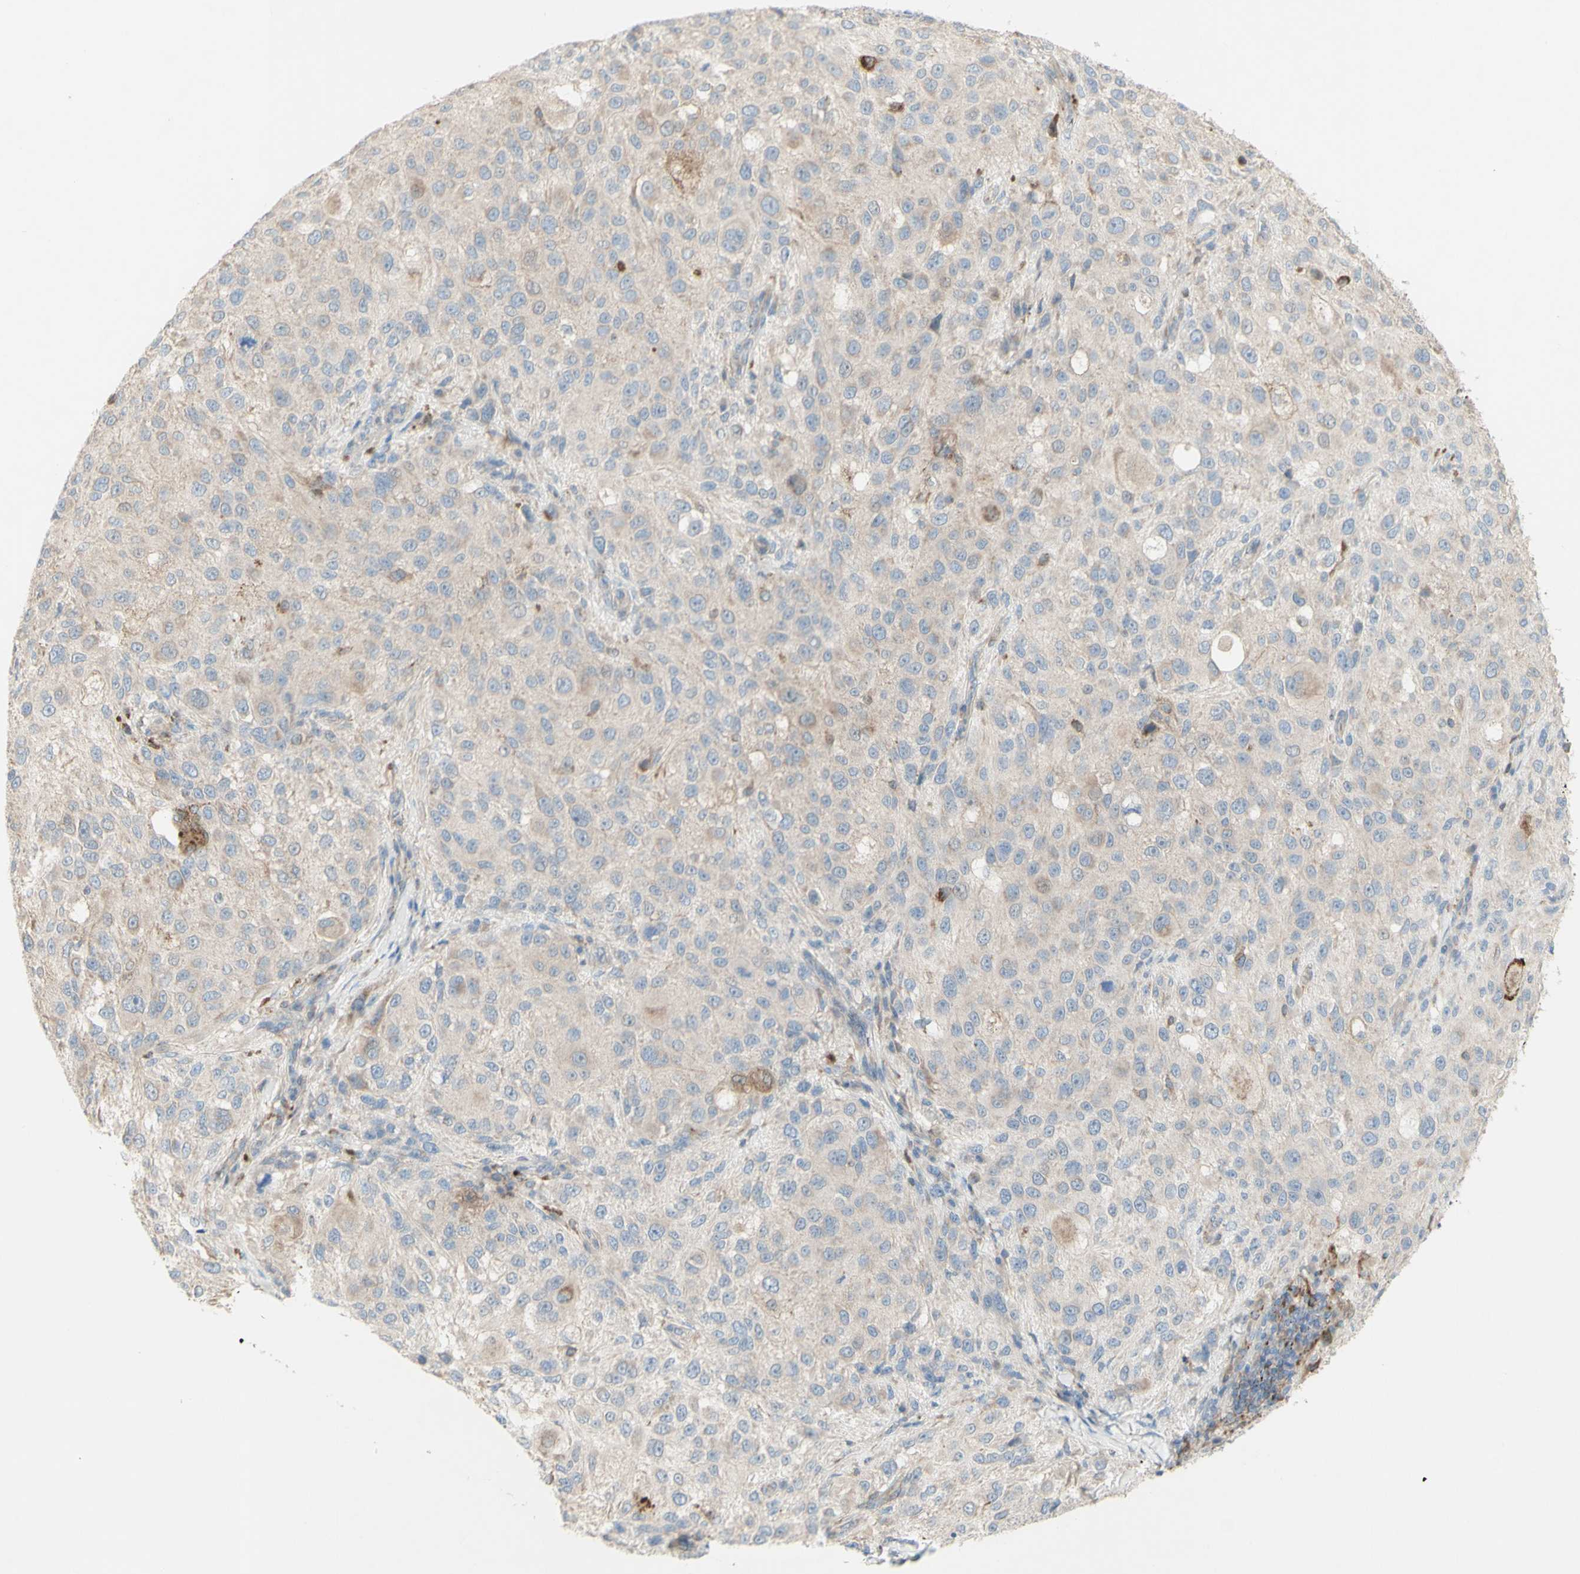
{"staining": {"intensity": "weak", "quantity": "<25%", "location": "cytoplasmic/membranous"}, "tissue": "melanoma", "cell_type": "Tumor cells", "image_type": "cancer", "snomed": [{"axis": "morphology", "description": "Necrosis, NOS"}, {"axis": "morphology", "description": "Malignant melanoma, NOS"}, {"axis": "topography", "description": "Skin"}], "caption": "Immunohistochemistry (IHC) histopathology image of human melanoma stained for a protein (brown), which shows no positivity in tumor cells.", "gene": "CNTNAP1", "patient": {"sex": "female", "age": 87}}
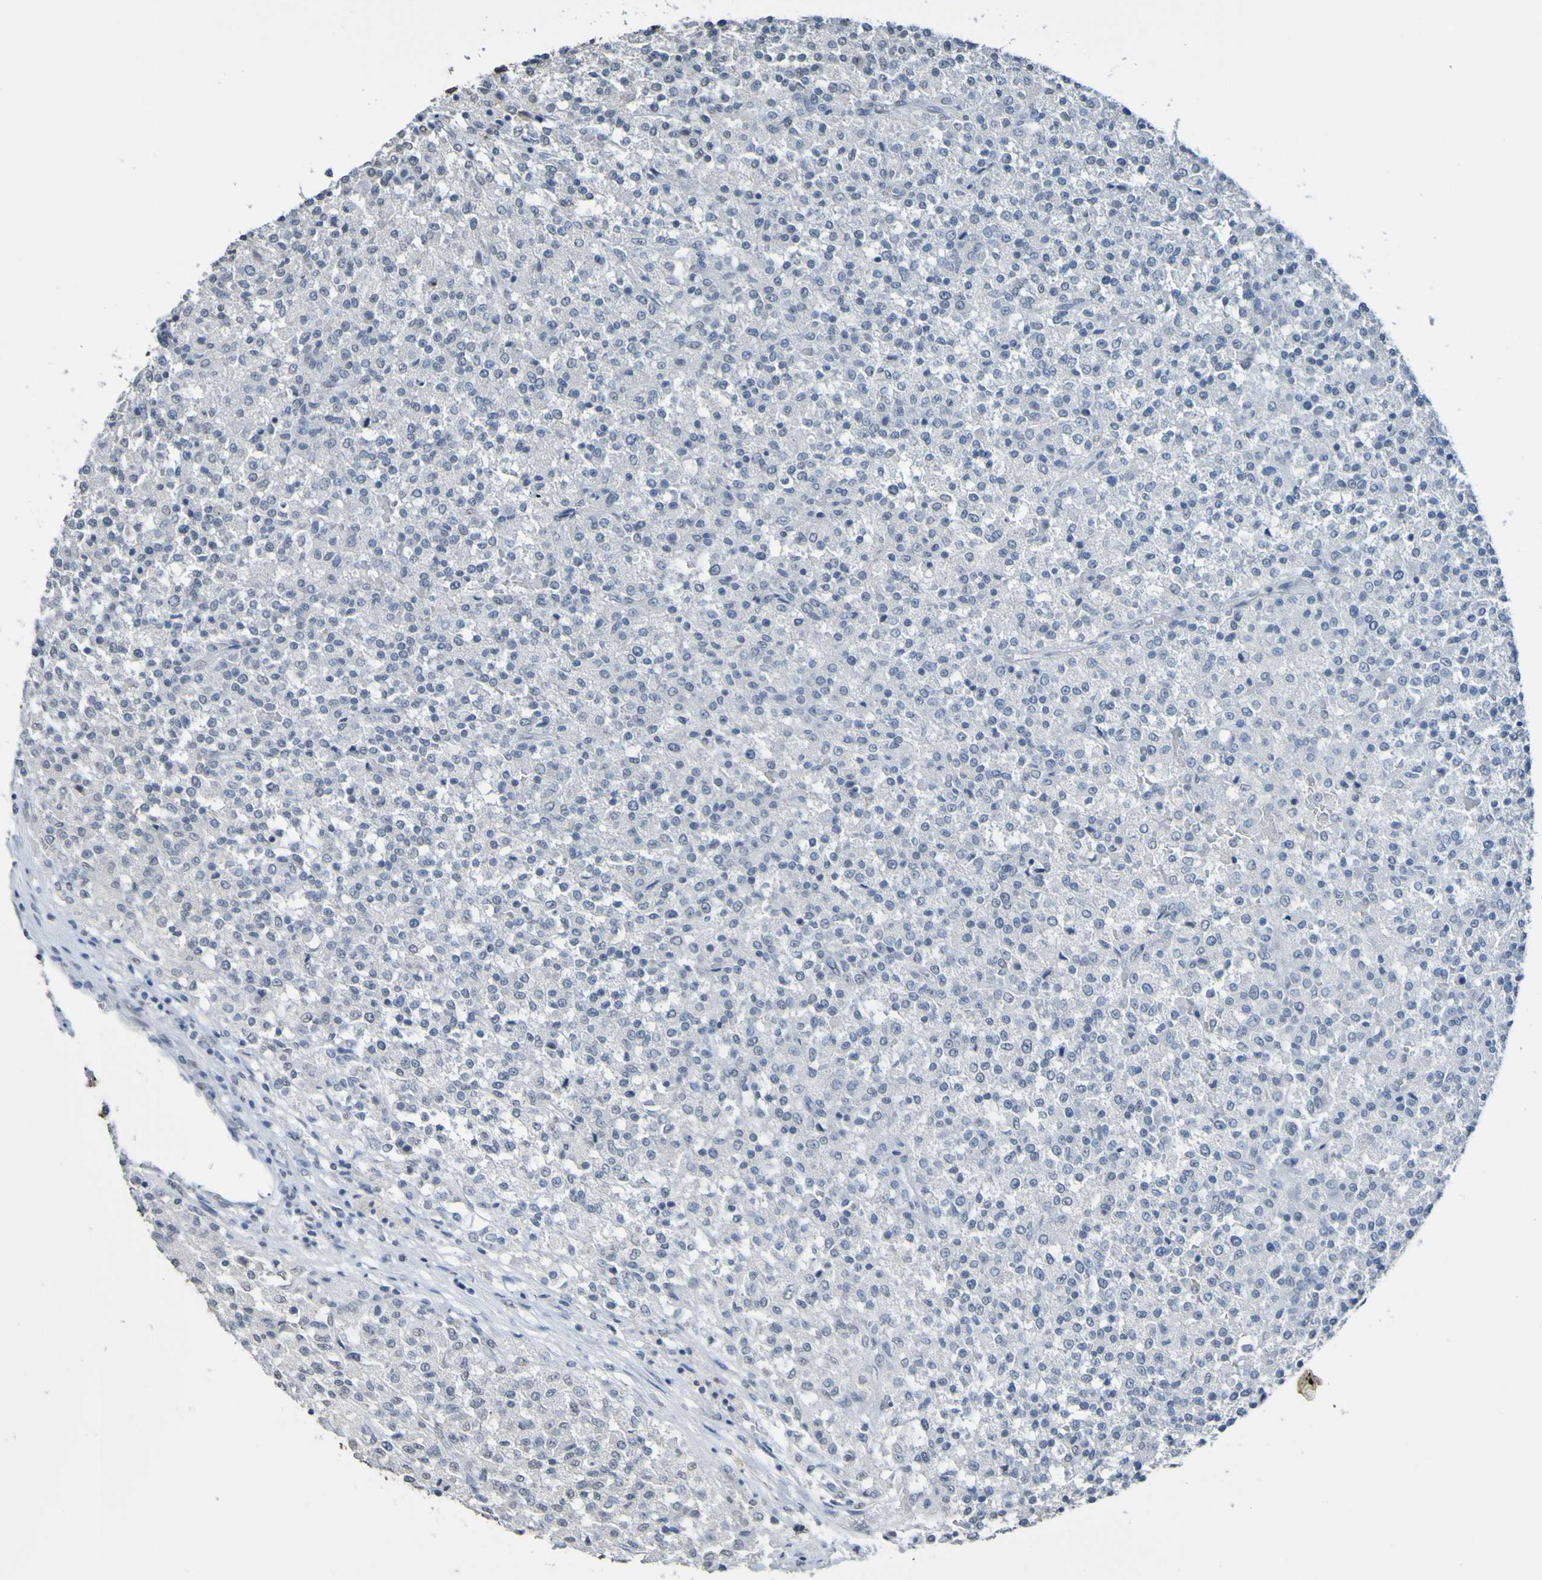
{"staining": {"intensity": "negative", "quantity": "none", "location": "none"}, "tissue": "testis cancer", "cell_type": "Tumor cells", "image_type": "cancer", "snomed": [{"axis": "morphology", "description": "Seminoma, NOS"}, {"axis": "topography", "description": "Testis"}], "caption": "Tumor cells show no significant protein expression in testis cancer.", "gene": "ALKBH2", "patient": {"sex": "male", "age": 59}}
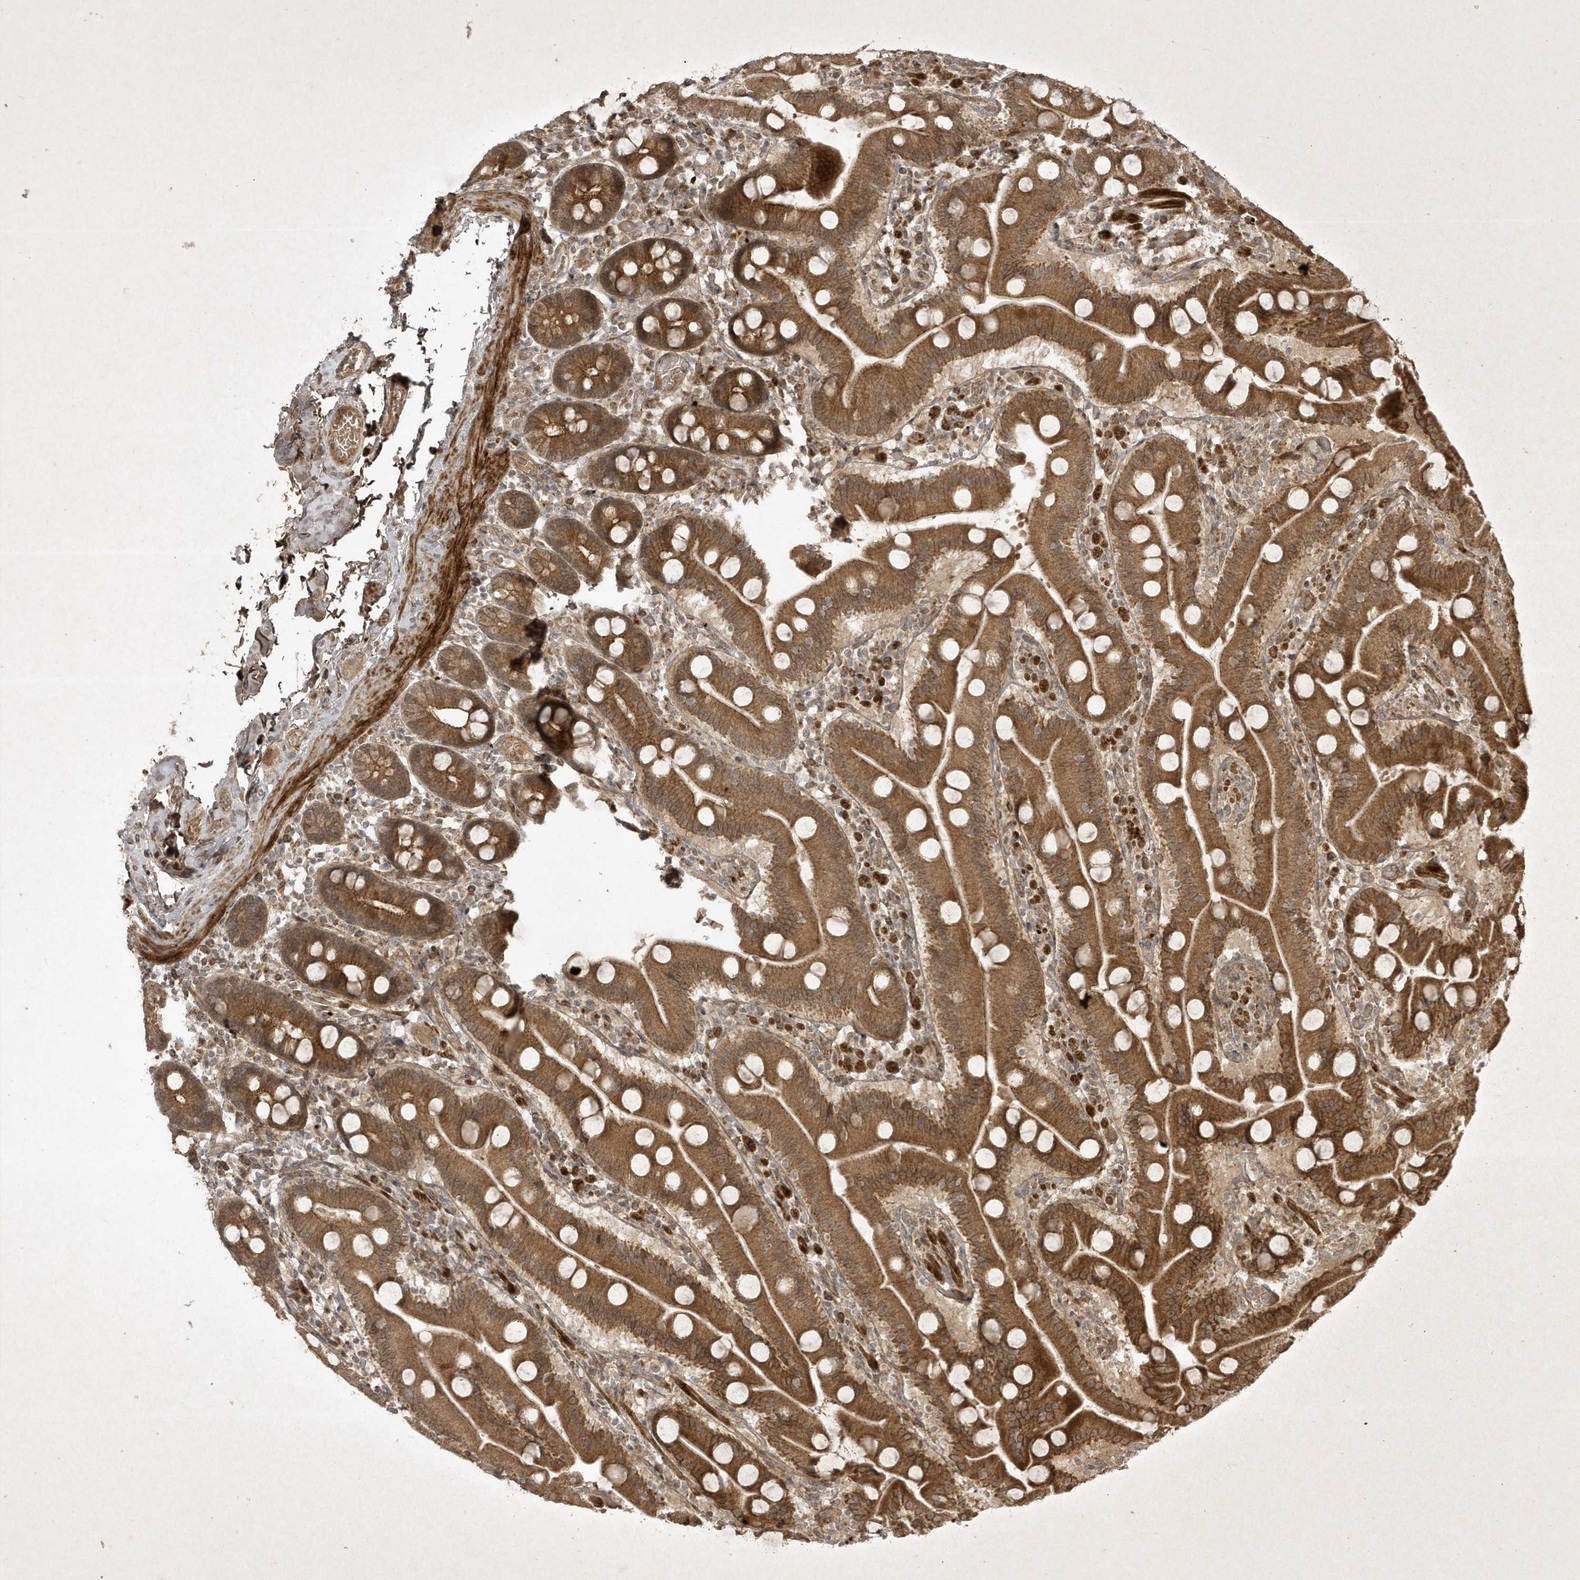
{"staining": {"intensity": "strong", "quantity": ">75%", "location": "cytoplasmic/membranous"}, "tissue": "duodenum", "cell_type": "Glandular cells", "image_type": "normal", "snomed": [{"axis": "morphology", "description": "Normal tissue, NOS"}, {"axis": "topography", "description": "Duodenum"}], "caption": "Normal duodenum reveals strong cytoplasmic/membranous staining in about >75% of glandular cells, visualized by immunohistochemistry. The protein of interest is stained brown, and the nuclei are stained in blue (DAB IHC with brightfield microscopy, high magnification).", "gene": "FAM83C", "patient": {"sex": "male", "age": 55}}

#####

> _Task_: Pictures stay out; everything else in the listing above gets repeated exactly.

> _Result for this task_:
{"staining": {"intensity": "weak", "quantity": "<25%", "location": "cytoplasmic/membranous"}, "tissue": "melanoma", "cell_type": "Tumor cells", "image_type": "cancer", "snomed": [{"axis": "morphology", "description": "Necrosis, NOS"}, {"axis": "morphology", "description": "Malignant melanoma, NOS"}, {"axis": "topography", "description": "Skin"}], "caption": "Immunohistochemistry (IHC) histopathology image of human melanoma stained for a protein (brown), which shows no positivity in tumor cells.", "gene": "CNTNAP1", "patient": {"sex": "female", "age": 87}}
{"staining": {"intensity": "negative", "quantity": "none", "location": "none"}, "tissue": "testis cancer", "cell_type": "Tumor cells", "image_type": "cancer", "snomed": [{"axis": "morphology", "description": "Seminoma, NOS"}, {"axis": "topography", "description": "Testis"}], "caption": "Tumor cells show no significant protein expression in testis cancer.", "gene": "ALKBH2", "patient": {"sex": "male", "age": 59}}
{"staining": {"intensity": "strong", "quantity": ">75%", "location": "cytoplasmic/membranous"}, "tissue": "duodenum", "cell_type": "Glandular cells", "image_type": "normal", "snomed": [{"axis": "morphology", "description": "Normal tissue, NOS"}, {"axis": "topography", "description": "Duodenum"}], "caption": "Normal duodenum reveals strong cytoplasmic/membranous staining in about >75% of glandular cells, visualized by immunohistochemistry. The protein of interest is stained brown, and the nuclei are stained in blue (DAB IHC with brightfield microscopy, high magnification).", "gene": "FAM83C", "patient": {"sex": "male", "age": 55}}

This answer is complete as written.